Cell crude extracts were prepared as follows. Cell were harvested by centrifugation (12,000 rpm, 20 min) at 4 °C. C. glutamicum cells were suspended in 50 mM Tris-HCl, pH 8.0, and then cells were treated with lysozyme (20 mg/mL) at 37 °C for 1 h. Thus, the cell suspension was sonicated for 15 min on ice and the resultant sonicates were centrifuged at 12,000 rpm for 20 min at 4 °C, the supernatant fluid constituted the crude enzyme solution. The AT assay was based on the method of Marienhagen et al. [20]. Reaction mixtures contained, in a total volume of 1.0 mL, 100 mM Tris-HCl (pH 8.0), 0.25 mM pyridoxal-5′-phosphate, 5 mM α-ketoisovalerate or α-ketoisocaproate, and 10 mM sodium glutamate. The reaction was started by the addition of crude extract and was performed at 30 °C with 20 min. 30 μL of 5% perchloric acid was added to stop the reaction. The samples were centrifuged by the addition of 20 mM K2CO3 to remove the proteins and salts (12,000 rpm, 10 min, 4 °C). Subsequently, the l-leucine and l-valine were quantified by high-pressure liquid chromatography (HPLC). One enzyme unit was defined as that the amount of enzymes which converted 1 μmol l-leucine or l-valine per min at temperature of the assay. Protein concentrations were determined by the method of Lowry et al. [40].

4.5. Analytical Methods

Two milliliters of samples were taken from Erlenmeyer flasks every 4 h. One milliliter of samples was used to determine the biomass concentration by measuring the OD600 after an appropriate dilution or dry cell weight (DCW) per liter as described previously [41]. The other 100 μL of sample was diluted 100-fold to determine the glucose by an SBA-40E immobilized enzyme biosensor (Biology Institute of Shandong Academy of Sciences, Shandong, China). In addition, the supernatant of fermentation broth was also used to determine the concentration of amino acids and/or organic acids.

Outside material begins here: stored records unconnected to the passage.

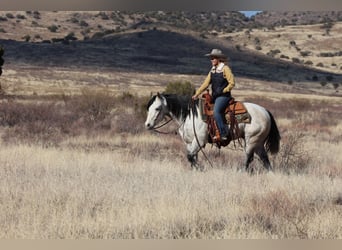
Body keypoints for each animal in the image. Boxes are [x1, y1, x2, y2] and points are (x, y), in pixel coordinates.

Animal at [144, 92, 280, 172]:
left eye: (157, 108)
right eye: (148, 108)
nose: (148, 125)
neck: (189, 115)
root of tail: (265, 111)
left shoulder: (199, 141)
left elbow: (190, 157)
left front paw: (201, 169)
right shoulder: (190, 142)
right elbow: (192, 157)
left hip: (251, 140)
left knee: (248, 158)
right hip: (258, 142)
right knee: (264, 159)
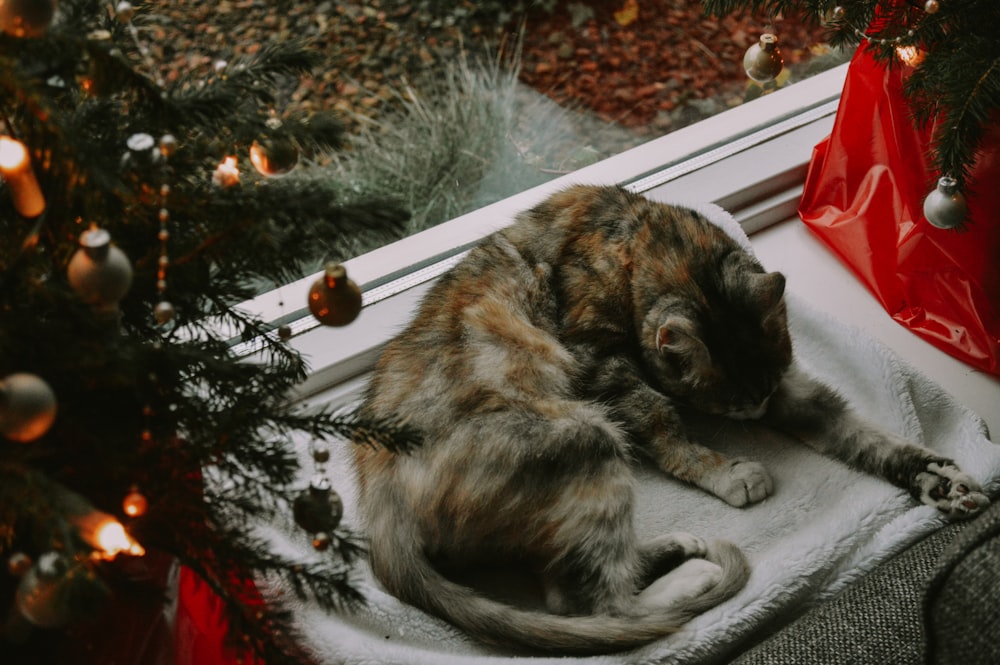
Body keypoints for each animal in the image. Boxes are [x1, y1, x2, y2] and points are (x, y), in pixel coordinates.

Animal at [348, 184, 988, 652]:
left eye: (759, 395)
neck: (638, 233)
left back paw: (673, 550)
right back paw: (691, 577)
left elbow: (864, 435)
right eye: (730, 406)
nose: (757, 411)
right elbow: (660, 421)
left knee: (574, 590)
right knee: (597, 606)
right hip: (586, 435)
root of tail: (379, 503)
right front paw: (725, 471)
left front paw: (940, 479)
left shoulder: (790, 388)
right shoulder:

The amino acids’ concentrations were determined by reversed-phase high-pressure liquid chromatography on an Agilent 1200 system (Agilent Technologies, Santa Clara, CA, USA) with DAD detection (338 nm) after automatic precolumn derivatization with ortho-phthaldialdehyde [41,42]. Separation was carried out at 40 °C on a dC18 column (particle size 5 μm, 4.6 mm × 250 mm, Thermo Fisher Scientific, Waltham, MA, USA). The elution buffer consisted of a polar phase (0.1 M sodium acetate, pH 7.2) and a nonpolar phase was prepared according to the description of Hou et al. [41]. Quantification was done by calculation of concentration using an internal standard. The organic acids’ concentrations were determined by HPLC (Agilent 1200) with UV detection (215 nm). Separation was carried out at 25 °C on a dC18 column (particle size 5 μm, 4.6 mm × 250 mm, Waters, Milford, MA, USA). The elution buffer consisted of a polar phase (0.01 moL/L KH2PO4) and a nonpolar phase (5% acetonitrile). Quantification was done by calculation of the peak area by the external standard method [41].